Из боковой улочки высыпала орава мальчишек-газетчиков в форменных картузах и куртках, на новомодный нью-йоркский манер, с тяжелыми пачками вечерних газет. Они громко кричали о том, что президент Линкольн и генерал Грант с супругами посетят спектакль театра Форда «Наш американский кузен» с Лорой Кин в главной роли. В нескольких шагах от Турчиных остановился кеб, и генерал крикнул кебмену, что берет его, хотя до Белого дома оставалось немного; Турчин заторопился. Уже усадив жену, он сунул сержанту пятидолларовую бумажку.
— Взаймы! Только взаймы! — горячо заговорил Барни О’Маллен. — Иначе не возьму, иначе я оскорблюсь. Вы же знаете мой необузданный нрав! — Впрочем, деньги уже лежали в его кармане, и говорил он больше для зевак, чем для Турчина. — Иначе это черт знает что: милостыня! Вы с мадам должны прийти ко мне в гости! — Он повторил свой адрес.
— Не милостыня, сержант, а долг, долг чести, — сказал генерал, выручая ирландца в глазах зевак.
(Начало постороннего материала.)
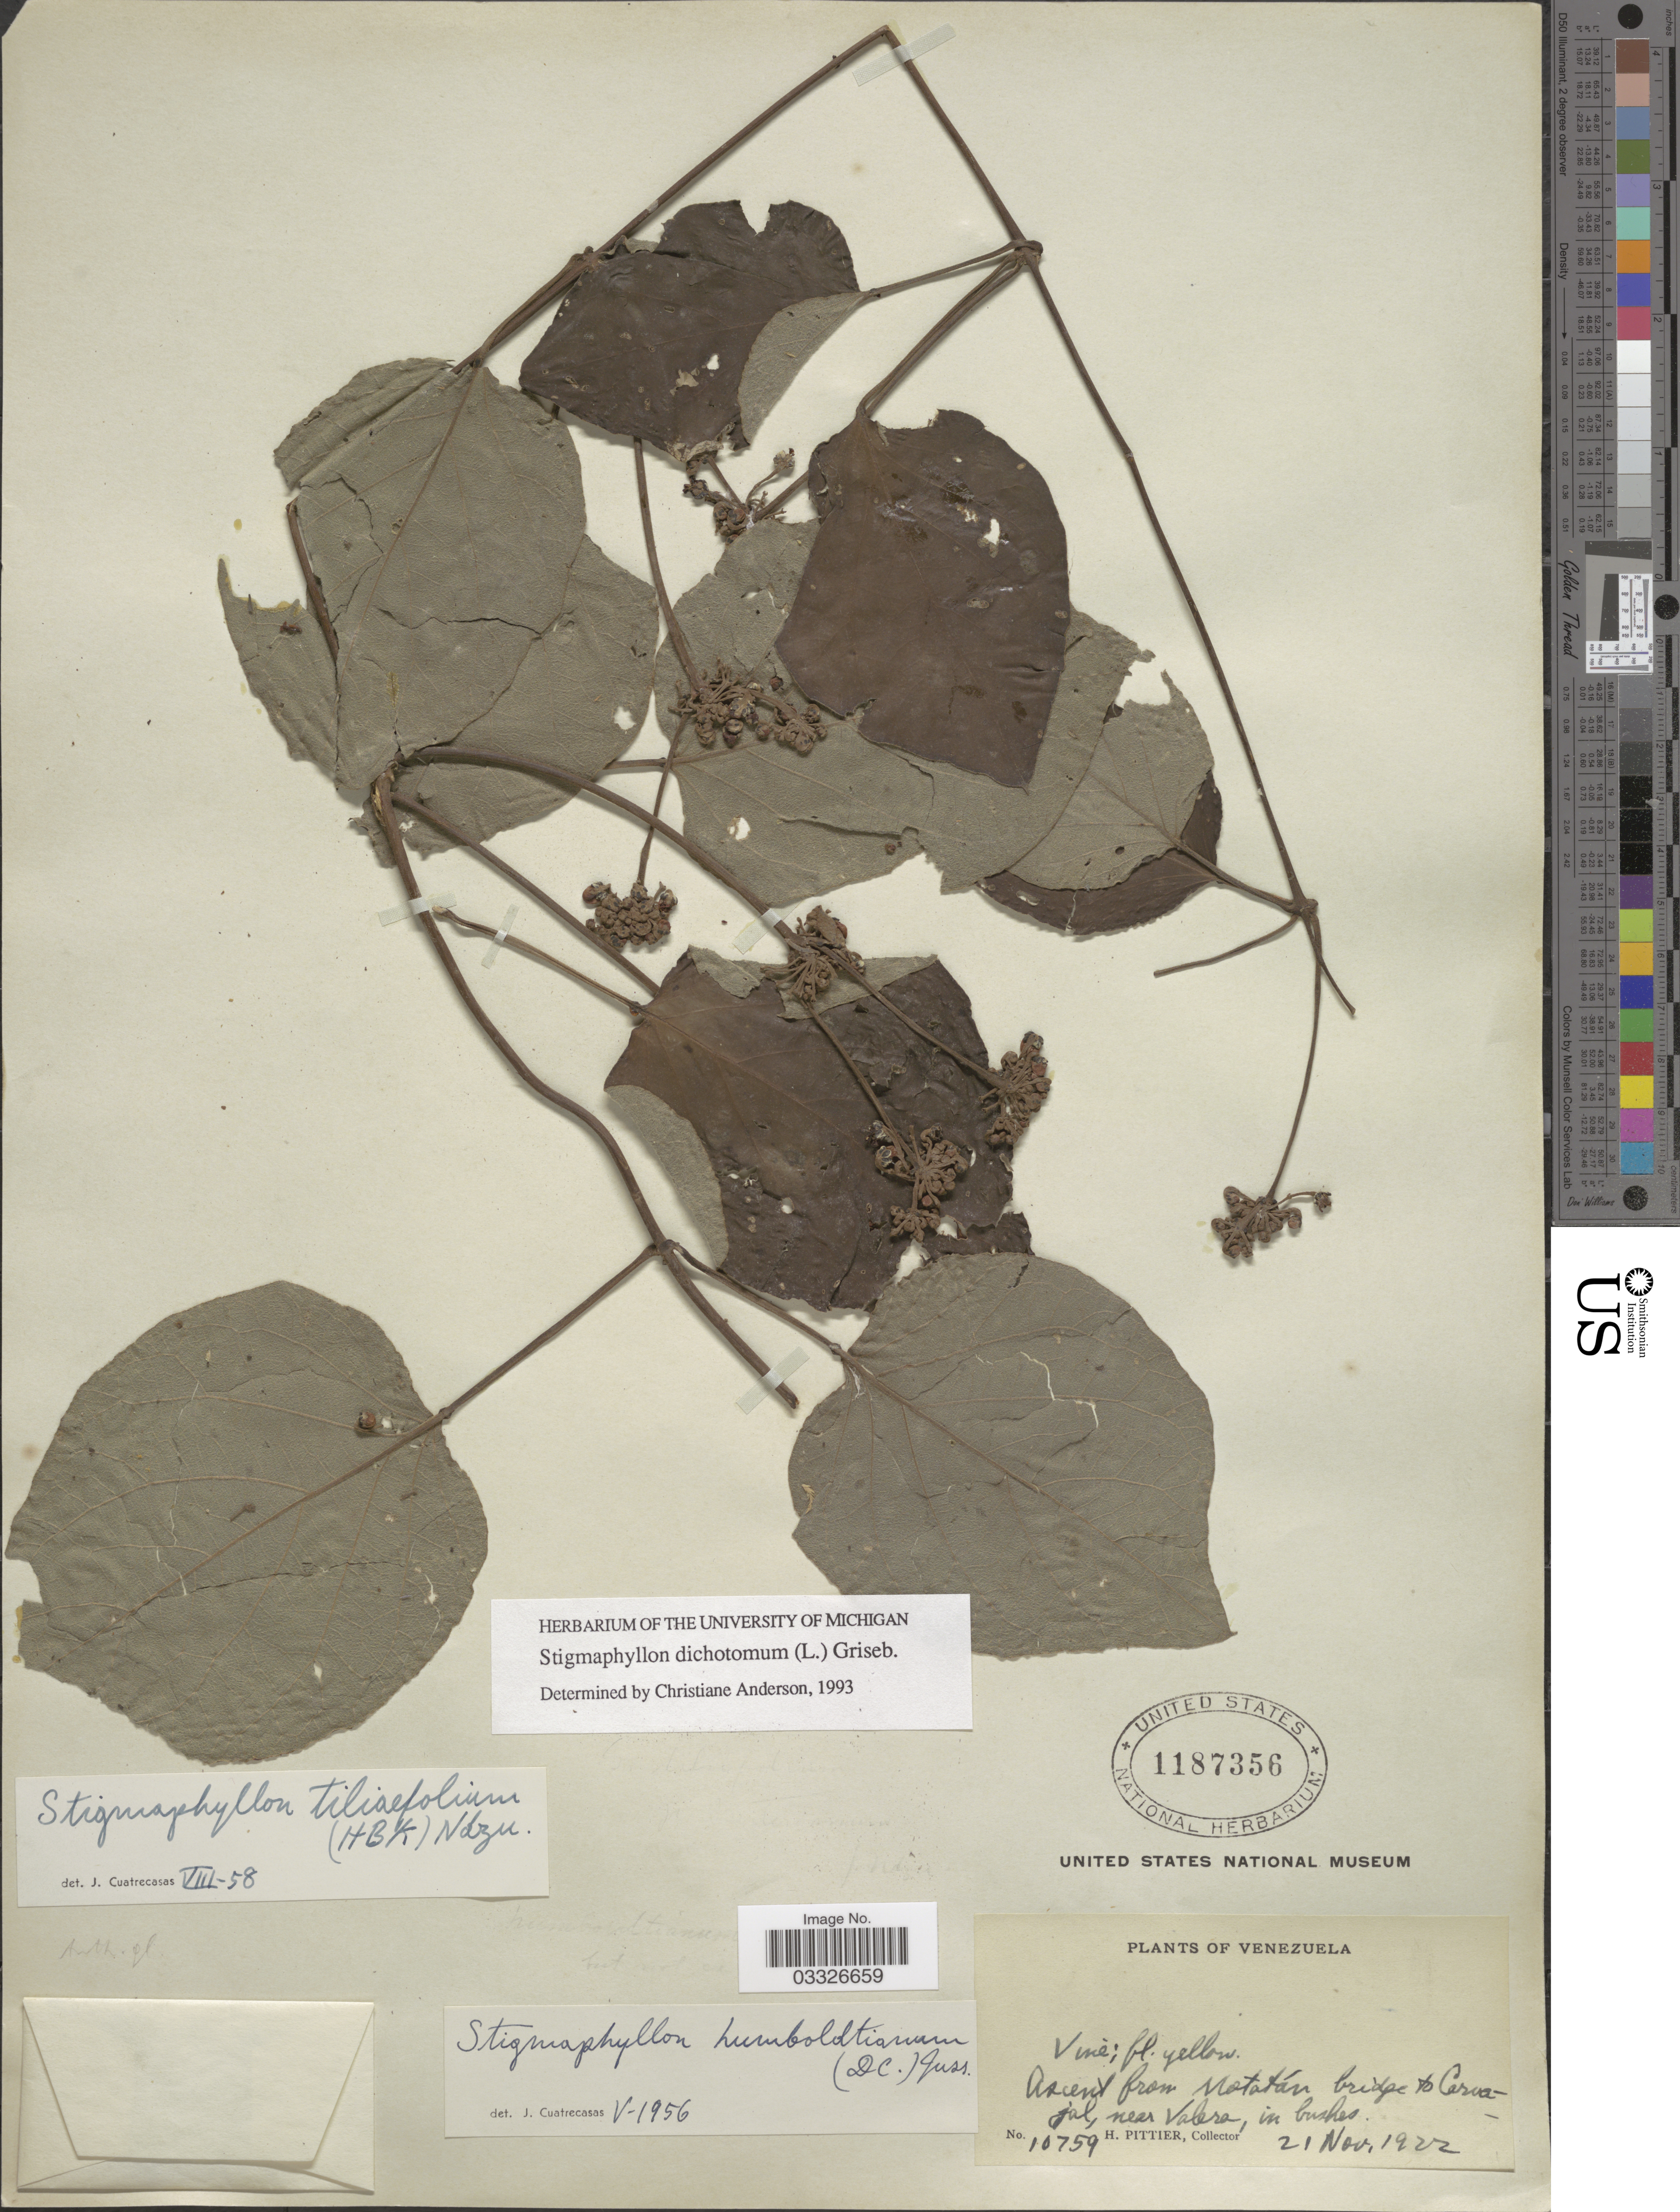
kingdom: Plantae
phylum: Tracheophyta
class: Magnoliopsida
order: Malpighiales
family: Malpighiaceae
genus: Stigmaphyllon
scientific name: Stigmaphyllon dichotomum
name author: Griseb.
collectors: H. F. Pittier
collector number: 10759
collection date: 1922-11-21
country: Venezuela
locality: Motatán bridge to Carvajal, near Valera.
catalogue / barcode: US 1187356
Откинувшись в глубину кеба, они ощутили свою отдельность от толпы; жизнь громыхала снаружи, как шрапнелью и беглым ружейным огнем, колотила в кожаный верх экипажа медью оркестров, взрывами праздничных петард и шипением шутих. Надин застегнула на муже мундир, пальцы ее успокоительно и благодарно чувствовали под мундирным сукном его тело, не тяжелое, не вялое, а порывистое и сильное. Она опасалась, что муж, сквозь опущенные веки, все еще видит перед собой незнакомую жену сержанта Барни и ее рыжеволосых детей. Им, Турчиным, это счастье не дано: так было решено еще в Польше. Теперь и подавно поздно: через год ей сорок, он на четыре года старше. Годами они не сходили с седел, грубея в бедрах; выносливая, терпеливая их плоть черствела, сбиваясь все туже. Теперь о детях и думать нельзя, и потому думается, думается, думается с помутняющей сознание тоской. Надин прижалась к мужу и поцеловала его, перебив дыхание, нетерпеливо, молодо, будто не в минутном укрытии, а в самом начале долгой ночи.
Лошади свернули влево, в аллеях уже сиренево смеркалось, копыта мягко ступали по утоптанной земле. Возница натянул вожжи, сомневаясь, ехать ли дальше, и Турчин крикнул, чтобы вез к самому входу в Белый дом. И снова на миг, но остро, раняще, Турчину подумалось, что предприятие его безнадежно, он опоздал и каркает среди всеобщего ликования; что он, иммигрант, не может возвыситься до народного ощущения торжества и радости победы; что он стареет и брюзжит, читает проповеди, когда пришел час джиги и благодарственных псалмов.
От Белого дома их отделял обширный газон и прореженный строй деревьев. Навстречу уже спешили полицейский и кто-то в темном сюртуке, с шляпой в поднятой руке, не то зазывая кеб, не то угрожая, чтобы он не двигался дальше, к двухэтажному белому зданию с ионическим портиком. Кебмен предпочел развернуться и, получив от генерала монету, покатил назад.
Турчин не успел осведомиться у полицейского о Линкольне, как вперед вышел смуглый красавец. Генерал узнал его — молодого чикагского дельца, майора, который слишком быстро оставил армию, но преуспел в политике.